Problem requirements:
Extract each line of the records below that contains the string "label". The match is case-sensitive.

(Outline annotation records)
◇ ◇ ◇ ◇

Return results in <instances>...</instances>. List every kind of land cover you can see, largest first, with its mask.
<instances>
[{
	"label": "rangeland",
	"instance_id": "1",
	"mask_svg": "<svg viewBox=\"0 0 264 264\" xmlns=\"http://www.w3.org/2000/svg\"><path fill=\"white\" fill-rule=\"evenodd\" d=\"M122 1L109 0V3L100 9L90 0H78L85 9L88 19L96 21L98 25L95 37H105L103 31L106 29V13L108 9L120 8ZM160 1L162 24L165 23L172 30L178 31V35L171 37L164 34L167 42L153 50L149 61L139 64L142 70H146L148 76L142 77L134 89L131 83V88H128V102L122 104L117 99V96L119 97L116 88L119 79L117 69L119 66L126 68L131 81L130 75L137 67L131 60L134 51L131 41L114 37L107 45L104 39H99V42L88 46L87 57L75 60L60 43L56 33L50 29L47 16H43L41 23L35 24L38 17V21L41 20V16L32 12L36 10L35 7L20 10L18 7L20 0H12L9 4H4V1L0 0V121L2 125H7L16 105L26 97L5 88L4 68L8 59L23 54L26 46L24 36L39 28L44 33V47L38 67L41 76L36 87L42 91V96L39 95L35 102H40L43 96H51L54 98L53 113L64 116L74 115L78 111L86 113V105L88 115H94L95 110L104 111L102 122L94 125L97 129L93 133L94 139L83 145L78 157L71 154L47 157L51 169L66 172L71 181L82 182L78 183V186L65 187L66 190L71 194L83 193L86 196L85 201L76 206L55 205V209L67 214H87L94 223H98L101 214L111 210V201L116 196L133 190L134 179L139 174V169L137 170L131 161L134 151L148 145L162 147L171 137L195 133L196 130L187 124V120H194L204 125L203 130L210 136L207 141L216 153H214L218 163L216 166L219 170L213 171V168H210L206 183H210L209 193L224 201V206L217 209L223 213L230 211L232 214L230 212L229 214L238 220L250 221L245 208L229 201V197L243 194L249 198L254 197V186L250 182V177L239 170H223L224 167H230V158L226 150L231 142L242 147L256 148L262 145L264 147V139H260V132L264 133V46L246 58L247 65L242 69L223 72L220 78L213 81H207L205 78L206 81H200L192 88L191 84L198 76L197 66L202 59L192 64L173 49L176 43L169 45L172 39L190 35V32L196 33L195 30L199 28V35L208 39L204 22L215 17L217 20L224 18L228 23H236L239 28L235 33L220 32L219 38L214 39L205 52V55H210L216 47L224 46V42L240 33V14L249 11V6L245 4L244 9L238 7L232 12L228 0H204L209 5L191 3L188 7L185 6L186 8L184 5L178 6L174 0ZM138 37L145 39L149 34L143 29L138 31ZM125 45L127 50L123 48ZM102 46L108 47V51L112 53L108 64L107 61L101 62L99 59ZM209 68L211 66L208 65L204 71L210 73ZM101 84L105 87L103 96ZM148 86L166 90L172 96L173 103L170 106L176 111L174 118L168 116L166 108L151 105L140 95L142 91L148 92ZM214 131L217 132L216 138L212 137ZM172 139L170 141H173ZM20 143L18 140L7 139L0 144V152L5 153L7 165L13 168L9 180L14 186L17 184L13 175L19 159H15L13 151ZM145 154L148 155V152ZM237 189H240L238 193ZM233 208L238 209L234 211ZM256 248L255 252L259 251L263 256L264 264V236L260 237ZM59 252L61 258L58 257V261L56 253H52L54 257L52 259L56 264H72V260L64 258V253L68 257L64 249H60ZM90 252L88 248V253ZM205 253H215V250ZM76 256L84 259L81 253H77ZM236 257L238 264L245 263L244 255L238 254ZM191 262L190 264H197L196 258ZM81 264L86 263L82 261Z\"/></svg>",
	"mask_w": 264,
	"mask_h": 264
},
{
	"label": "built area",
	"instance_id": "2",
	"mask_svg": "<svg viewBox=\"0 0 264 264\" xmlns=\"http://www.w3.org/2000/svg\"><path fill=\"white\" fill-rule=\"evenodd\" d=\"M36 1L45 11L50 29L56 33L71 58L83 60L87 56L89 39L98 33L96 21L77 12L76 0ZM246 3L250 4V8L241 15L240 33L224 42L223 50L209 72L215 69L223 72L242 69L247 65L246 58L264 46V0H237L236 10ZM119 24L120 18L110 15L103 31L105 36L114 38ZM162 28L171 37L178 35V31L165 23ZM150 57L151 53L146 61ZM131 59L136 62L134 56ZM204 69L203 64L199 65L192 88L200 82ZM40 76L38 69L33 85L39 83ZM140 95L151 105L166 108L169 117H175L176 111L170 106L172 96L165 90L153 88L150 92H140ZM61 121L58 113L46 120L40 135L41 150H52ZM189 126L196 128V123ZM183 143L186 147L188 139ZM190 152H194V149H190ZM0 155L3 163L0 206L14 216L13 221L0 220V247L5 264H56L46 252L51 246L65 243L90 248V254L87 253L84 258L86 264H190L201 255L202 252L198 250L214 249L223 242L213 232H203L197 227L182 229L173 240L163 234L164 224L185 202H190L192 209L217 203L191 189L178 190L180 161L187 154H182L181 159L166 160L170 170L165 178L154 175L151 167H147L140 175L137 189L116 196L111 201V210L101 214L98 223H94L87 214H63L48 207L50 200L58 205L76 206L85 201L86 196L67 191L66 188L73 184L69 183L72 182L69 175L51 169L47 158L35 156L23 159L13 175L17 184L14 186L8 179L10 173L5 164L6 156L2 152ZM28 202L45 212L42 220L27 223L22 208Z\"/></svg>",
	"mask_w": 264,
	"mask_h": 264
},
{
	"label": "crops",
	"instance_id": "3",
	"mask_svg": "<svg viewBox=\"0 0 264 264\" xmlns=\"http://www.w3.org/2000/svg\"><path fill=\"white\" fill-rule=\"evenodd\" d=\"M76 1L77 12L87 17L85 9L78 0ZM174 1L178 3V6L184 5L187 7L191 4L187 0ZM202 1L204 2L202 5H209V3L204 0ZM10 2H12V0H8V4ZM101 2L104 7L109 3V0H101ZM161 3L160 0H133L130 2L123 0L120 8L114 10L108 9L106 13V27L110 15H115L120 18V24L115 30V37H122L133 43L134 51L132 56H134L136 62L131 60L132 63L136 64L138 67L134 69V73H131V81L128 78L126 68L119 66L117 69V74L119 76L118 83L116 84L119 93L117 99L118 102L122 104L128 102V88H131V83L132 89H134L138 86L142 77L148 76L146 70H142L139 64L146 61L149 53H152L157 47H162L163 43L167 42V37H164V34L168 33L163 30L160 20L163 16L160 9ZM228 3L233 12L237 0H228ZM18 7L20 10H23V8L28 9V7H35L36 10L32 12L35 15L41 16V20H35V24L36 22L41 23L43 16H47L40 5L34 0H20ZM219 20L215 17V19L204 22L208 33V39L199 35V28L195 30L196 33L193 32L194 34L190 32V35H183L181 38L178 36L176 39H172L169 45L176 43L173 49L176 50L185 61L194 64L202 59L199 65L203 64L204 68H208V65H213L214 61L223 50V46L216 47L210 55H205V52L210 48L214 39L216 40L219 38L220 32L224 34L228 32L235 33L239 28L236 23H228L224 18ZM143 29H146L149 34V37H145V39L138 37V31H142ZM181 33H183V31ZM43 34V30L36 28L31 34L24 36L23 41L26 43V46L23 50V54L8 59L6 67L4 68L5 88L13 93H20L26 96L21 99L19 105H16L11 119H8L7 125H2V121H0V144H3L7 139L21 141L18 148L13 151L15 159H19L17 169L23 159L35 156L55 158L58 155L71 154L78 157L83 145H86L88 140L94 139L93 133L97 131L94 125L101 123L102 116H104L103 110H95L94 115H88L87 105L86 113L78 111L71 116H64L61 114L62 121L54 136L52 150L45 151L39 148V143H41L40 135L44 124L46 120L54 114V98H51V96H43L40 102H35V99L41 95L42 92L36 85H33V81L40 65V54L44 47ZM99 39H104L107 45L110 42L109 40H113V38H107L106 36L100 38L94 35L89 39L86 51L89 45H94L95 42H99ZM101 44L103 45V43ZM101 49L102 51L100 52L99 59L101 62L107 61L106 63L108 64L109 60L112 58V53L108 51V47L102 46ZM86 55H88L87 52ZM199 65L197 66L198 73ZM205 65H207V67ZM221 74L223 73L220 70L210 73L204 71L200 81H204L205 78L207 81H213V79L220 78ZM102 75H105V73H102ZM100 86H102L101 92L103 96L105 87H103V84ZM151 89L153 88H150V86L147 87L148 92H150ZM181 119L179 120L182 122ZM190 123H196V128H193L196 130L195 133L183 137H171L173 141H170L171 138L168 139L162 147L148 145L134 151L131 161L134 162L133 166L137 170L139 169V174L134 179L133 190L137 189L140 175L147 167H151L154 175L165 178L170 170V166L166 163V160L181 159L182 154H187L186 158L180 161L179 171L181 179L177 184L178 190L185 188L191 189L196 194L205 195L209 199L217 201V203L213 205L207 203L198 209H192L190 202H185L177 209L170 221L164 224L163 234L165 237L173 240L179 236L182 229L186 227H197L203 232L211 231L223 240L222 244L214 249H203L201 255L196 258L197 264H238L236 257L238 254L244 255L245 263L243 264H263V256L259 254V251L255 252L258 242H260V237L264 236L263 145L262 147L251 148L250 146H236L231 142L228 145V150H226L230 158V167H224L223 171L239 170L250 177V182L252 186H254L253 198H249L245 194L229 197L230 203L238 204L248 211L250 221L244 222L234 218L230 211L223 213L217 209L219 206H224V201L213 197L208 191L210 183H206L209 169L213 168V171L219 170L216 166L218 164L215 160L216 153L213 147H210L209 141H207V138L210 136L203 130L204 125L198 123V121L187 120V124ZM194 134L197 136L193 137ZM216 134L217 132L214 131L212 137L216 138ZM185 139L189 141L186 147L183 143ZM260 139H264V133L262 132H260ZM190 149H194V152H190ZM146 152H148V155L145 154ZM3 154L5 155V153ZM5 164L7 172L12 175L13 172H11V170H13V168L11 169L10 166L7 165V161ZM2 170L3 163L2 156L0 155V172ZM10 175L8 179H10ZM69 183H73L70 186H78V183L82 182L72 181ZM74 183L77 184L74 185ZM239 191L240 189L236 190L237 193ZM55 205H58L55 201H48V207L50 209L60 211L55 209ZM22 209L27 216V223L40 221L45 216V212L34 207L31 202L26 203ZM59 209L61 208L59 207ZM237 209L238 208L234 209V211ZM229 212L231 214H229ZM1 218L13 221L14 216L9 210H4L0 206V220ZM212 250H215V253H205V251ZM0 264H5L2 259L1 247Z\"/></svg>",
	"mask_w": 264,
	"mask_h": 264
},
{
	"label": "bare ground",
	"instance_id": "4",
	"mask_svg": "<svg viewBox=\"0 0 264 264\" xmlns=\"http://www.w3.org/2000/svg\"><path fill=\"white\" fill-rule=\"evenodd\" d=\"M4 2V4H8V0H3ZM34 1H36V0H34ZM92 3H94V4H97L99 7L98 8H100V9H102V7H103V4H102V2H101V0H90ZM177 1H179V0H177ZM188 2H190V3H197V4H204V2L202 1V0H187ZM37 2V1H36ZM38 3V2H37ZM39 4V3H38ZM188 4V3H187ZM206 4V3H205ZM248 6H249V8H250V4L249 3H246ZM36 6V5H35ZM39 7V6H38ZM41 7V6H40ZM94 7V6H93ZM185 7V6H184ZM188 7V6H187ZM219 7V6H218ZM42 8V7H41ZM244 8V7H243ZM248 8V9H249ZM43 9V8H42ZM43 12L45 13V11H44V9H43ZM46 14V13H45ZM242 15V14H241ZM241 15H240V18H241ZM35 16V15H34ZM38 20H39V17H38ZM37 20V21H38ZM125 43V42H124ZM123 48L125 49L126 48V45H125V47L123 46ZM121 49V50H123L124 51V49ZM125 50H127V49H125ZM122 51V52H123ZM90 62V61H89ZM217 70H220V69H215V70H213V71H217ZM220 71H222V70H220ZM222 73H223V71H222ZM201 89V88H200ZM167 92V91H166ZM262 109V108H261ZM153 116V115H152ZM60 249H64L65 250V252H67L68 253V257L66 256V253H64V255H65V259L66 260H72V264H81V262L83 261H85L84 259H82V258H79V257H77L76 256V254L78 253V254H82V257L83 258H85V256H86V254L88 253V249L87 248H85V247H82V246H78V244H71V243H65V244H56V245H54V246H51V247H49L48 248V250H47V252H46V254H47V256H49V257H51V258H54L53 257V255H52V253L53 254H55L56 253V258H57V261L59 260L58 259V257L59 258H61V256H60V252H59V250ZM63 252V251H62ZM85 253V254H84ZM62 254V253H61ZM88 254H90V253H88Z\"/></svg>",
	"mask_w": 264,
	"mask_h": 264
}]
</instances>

◇ ◇ ◇ ◇

Completed exercise:
	"label": "rangeland",
	"label": "built area",
	"label": "crops",
	"label": "bare ground",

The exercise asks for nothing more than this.